- [TESTO MOSTRATO]
----------

C’è che ogni tanto non si è certi che sia il merlot finito, bene, o che sia il down addosso, o la stanchezza, o che siano certe idee in testa che lì rimangono, ma c’è la sensazione che sia meglio la branda, con una buona serata a tutti e tutto.
C’è che avevi appena deciso di limitare al massimo le spese, eppure è bastato sentirne l’odore nella via che sei andato per una pizza d’asporto…
C’è che per fortuna c’è il collo, che altrimenti chi potrà mai trovarla la testa, anche se quelli così detti con la testa sulle spalle, questi fenomeni, mica vengono chiamati con la testa sul collo, quindi preferisco di gran lunga la mia, così com’è, che ogni tanto la uso per dare dei colpi, appunto, che ogni tanto la perdo e ogni tanto la ritrovo.
C’è che c’è da innamorarsi dei sogni che nessuno li porta via.
C’è chi li vuole chiamare per dir loro quanto gli vuole bene.
C’è che lo sanno bene, se a volte se lo dimenticano è solo perché sono presi dal gioco o dalla loro mente leggera com’è giusto che sia.
C’è che quando c’è il sole si deve guardarlo e sorridere, che non si sa mai che il giorno dopo sia offuscato da chissà che.
C’è da guardarci bene, controllare oltre, e si vedrà il sole, anche se pare un tramonto, e controllando l’ora capire che non è mai un caso.

----------

- [DATI FORNITI]
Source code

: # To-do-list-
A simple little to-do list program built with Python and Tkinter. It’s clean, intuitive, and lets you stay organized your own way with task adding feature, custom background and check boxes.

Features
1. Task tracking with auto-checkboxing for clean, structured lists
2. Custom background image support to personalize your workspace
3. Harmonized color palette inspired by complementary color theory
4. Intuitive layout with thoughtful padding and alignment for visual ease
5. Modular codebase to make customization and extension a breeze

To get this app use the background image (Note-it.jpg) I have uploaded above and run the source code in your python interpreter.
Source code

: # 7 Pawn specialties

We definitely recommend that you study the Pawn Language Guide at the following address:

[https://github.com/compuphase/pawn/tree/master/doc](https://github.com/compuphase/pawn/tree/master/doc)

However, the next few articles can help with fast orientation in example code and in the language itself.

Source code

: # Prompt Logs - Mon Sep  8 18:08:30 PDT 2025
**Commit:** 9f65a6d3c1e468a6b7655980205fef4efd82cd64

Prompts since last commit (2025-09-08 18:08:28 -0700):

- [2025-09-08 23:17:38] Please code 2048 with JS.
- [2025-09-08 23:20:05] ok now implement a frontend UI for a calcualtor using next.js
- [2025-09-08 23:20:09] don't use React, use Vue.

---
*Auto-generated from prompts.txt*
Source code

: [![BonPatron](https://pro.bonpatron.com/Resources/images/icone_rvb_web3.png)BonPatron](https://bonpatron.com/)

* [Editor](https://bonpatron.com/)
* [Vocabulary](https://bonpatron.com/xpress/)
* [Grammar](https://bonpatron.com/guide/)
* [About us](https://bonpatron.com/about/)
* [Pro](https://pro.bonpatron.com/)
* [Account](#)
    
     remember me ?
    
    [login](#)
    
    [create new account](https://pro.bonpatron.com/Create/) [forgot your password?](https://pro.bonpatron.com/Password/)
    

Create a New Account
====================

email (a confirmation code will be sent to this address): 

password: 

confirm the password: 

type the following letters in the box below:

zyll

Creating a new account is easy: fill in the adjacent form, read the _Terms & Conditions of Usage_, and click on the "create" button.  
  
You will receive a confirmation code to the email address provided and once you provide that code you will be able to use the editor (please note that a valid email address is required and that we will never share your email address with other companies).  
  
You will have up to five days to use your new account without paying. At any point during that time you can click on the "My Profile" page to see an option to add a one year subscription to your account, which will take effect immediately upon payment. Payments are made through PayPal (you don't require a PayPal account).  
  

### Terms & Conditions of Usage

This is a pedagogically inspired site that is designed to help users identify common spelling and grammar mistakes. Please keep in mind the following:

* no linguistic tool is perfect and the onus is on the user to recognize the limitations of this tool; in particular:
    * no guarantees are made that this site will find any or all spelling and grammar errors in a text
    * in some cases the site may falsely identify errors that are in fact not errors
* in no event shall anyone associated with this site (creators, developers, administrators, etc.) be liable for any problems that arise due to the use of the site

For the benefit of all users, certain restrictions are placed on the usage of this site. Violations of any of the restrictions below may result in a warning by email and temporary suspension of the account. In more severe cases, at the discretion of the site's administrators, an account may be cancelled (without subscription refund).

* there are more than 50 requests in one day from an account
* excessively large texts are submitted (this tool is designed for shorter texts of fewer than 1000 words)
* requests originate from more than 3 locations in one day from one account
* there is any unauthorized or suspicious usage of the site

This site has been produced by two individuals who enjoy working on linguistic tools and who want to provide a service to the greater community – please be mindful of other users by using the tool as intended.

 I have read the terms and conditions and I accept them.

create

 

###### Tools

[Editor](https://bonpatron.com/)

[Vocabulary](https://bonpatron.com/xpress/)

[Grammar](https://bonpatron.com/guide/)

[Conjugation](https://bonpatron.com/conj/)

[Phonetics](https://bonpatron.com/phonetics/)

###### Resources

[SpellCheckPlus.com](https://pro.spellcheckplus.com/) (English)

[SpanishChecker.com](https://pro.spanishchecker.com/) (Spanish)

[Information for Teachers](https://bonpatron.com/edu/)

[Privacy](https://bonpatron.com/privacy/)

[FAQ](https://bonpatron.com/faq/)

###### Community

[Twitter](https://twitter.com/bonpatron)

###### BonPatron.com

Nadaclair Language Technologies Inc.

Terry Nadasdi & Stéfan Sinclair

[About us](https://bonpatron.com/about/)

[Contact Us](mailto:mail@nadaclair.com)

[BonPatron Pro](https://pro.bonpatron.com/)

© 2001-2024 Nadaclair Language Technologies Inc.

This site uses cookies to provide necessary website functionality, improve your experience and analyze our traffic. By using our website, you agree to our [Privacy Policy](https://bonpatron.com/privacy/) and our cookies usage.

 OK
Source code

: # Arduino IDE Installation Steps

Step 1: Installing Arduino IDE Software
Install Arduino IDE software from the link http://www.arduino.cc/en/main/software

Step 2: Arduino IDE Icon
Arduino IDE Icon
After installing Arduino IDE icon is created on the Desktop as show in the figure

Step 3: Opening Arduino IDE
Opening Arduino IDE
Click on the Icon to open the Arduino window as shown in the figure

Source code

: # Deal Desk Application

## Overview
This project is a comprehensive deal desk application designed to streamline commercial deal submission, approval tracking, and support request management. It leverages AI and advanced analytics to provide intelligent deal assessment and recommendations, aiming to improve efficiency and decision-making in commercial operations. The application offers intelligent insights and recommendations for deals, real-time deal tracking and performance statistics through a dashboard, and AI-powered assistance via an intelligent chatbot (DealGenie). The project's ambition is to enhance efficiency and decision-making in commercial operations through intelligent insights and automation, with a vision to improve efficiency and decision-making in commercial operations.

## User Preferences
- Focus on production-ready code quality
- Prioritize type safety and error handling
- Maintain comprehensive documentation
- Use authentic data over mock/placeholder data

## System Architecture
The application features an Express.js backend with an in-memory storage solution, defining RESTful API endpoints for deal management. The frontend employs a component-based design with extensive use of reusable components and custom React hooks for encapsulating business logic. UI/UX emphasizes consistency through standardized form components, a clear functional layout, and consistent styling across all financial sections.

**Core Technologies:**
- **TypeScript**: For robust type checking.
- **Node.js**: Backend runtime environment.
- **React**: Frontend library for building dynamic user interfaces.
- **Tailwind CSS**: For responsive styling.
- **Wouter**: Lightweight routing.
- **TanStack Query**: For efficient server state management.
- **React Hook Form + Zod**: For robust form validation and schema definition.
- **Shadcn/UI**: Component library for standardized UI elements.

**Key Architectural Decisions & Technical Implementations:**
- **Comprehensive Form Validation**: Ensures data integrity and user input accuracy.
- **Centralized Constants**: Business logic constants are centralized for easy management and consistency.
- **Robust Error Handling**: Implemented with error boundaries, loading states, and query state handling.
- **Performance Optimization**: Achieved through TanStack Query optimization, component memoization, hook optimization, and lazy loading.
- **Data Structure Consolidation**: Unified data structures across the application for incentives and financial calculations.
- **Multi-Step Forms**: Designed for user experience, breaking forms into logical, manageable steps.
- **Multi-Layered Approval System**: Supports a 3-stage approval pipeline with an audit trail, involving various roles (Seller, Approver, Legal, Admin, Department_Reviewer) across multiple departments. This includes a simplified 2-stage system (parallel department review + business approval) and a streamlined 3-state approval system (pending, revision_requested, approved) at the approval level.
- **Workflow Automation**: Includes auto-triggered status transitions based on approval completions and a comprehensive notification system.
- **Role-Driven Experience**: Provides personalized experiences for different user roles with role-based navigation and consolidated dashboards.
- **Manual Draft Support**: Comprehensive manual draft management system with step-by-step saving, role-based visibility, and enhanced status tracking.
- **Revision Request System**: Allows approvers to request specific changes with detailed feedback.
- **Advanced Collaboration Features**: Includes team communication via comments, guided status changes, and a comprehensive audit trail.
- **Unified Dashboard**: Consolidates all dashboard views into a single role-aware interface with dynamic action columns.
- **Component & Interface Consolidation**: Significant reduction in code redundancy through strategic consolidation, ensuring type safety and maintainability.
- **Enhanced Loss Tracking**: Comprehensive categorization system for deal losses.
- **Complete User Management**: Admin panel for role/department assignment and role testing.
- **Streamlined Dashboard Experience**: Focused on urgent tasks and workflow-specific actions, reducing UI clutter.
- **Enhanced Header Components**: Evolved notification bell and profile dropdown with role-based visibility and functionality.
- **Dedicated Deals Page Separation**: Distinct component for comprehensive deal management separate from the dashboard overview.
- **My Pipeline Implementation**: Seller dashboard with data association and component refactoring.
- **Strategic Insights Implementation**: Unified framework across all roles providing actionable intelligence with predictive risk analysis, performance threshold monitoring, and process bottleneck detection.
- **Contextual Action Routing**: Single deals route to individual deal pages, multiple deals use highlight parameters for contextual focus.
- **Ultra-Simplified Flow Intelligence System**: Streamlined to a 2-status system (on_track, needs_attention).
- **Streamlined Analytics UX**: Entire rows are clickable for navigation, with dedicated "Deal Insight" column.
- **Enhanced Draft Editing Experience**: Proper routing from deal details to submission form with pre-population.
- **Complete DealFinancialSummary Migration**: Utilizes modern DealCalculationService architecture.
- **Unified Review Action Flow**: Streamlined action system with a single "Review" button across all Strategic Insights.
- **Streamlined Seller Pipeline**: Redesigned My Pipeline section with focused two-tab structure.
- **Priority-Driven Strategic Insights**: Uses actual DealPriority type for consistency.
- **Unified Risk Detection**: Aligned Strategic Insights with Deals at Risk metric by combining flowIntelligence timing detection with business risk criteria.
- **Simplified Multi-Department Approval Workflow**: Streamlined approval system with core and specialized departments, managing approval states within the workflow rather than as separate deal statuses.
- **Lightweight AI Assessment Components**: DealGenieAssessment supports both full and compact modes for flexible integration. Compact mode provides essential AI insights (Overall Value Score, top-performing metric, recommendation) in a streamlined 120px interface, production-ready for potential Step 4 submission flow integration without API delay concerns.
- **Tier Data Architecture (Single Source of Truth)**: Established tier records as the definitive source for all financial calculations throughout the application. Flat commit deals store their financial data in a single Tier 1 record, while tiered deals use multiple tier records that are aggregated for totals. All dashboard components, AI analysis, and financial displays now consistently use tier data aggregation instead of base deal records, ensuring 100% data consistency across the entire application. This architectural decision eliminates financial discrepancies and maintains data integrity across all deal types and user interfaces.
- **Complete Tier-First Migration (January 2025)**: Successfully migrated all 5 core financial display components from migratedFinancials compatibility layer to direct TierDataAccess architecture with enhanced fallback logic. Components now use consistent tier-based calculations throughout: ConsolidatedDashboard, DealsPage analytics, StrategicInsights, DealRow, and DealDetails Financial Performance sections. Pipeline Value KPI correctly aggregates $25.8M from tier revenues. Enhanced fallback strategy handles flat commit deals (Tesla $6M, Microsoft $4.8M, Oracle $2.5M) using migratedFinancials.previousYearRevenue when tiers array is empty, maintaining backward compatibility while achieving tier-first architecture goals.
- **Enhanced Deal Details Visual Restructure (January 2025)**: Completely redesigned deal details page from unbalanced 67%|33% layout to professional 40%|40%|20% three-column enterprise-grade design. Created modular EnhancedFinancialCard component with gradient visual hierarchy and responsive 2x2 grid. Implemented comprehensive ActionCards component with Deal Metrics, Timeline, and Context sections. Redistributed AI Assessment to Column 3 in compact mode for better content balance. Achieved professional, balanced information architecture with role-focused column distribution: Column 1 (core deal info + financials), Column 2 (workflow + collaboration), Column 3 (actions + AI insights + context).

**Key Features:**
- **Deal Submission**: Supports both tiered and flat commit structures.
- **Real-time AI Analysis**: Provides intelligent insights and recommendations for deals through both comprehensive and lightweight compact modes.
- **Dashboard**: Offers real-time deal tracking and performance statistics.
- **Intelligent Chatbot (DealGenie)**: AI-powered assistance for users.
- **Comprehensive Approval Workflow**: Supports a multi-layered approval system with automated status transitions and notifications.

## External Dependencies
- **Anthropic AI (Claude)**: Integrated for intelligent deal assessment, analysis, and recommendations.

----------

- [AZIONI RICHIESTE]
(1) Secondo il testo mostrato, perché quando c'è il sole bisogna guardarlo e sorridere? Rispondi in una o due frasi.
(2) Riprendi le riflessioni del testo mostrato, quelle che cominciano con «C'è che», partendo dopo l'ultima frase.

- [RISPOSTE SCRITTE]
(1) Bisogna farlo perché non si sa mai se il giorno dopo il sole sarà offuscato da chissà che cosa. Per questo va guardato quando c'è.

(2)
C’è chi si commuove forte per un finale mozzafiato, Che c’è?, Niente. Non si può parlare e piangere insieme. E si ringrazia per quell’emozione.
C’è che sembra un sole di primavera, e invece no.
C’è chi si chiede quanto si deve preoccupare ancora, visto che le ultime notizie davano malanni seri.
C’è chi legge di un attacco di panico in una seconda notte e crede che sia niente male, anche se, in effetti, più che panico era un incubo, ma è giusto che ognuno ne tragga la propria idea.
C’è che il tramonto spesso è da urlo.
C’è chi segue dei consigli e si mette a cambiare l’armadio, anche se sembra assurdo ma almeno non trema più.
C’è chi rimane perplesso davanti all’ennesima spallata, che a dirla tutta a volte sembra di sentire robe tipo fiducia, ma c’è la preoccupazione del fatto che ora come ora è meglio fare una passeggiata, guardare un bel film, o cose simili, piuttosto che altro… non si riesce a lasciare andare i pensieri… non si sente la giusta libertà… e c’è certezza che sia così anche per altri, forse per ragioni diverse, ma non c’è più l’allegria e le iniziative dei primi tempi… purtroppo sembra che le persone siano diverse, molto, da quelle che apparivano all’inizio, forse più libere da dipendenze sono rese più prive di forze proprie, per avere una qualità di vita che abbia senso… insomma… ci sarebbe voglia di gridare al mondo tutto l’amore che c’è ma non si sa se è ancora davvero così… solo che la vita è una… e non si vuole buttar via anni vissuti male… non si vuole morire con rimpianti, si vuole vivere bene!, ma come si fa?, a volte si mescola nella mente anche il dolore che si porta ancora nel cuore per non essere capace… ci sono esempi come dei padri e delle madri che uniti come sono affrontano il cammino duro verso la fine di uno dei due… insieme tenendosi per mano… da una vita insieme, tra difficoltà e problemi, ma anche col sorriso… la spensieratezza di esserci… e con un sacco di bene…
C’è che a volte ci si appoggia come solito, si ringrazia per la pazienza e si augura un grande abbraccio!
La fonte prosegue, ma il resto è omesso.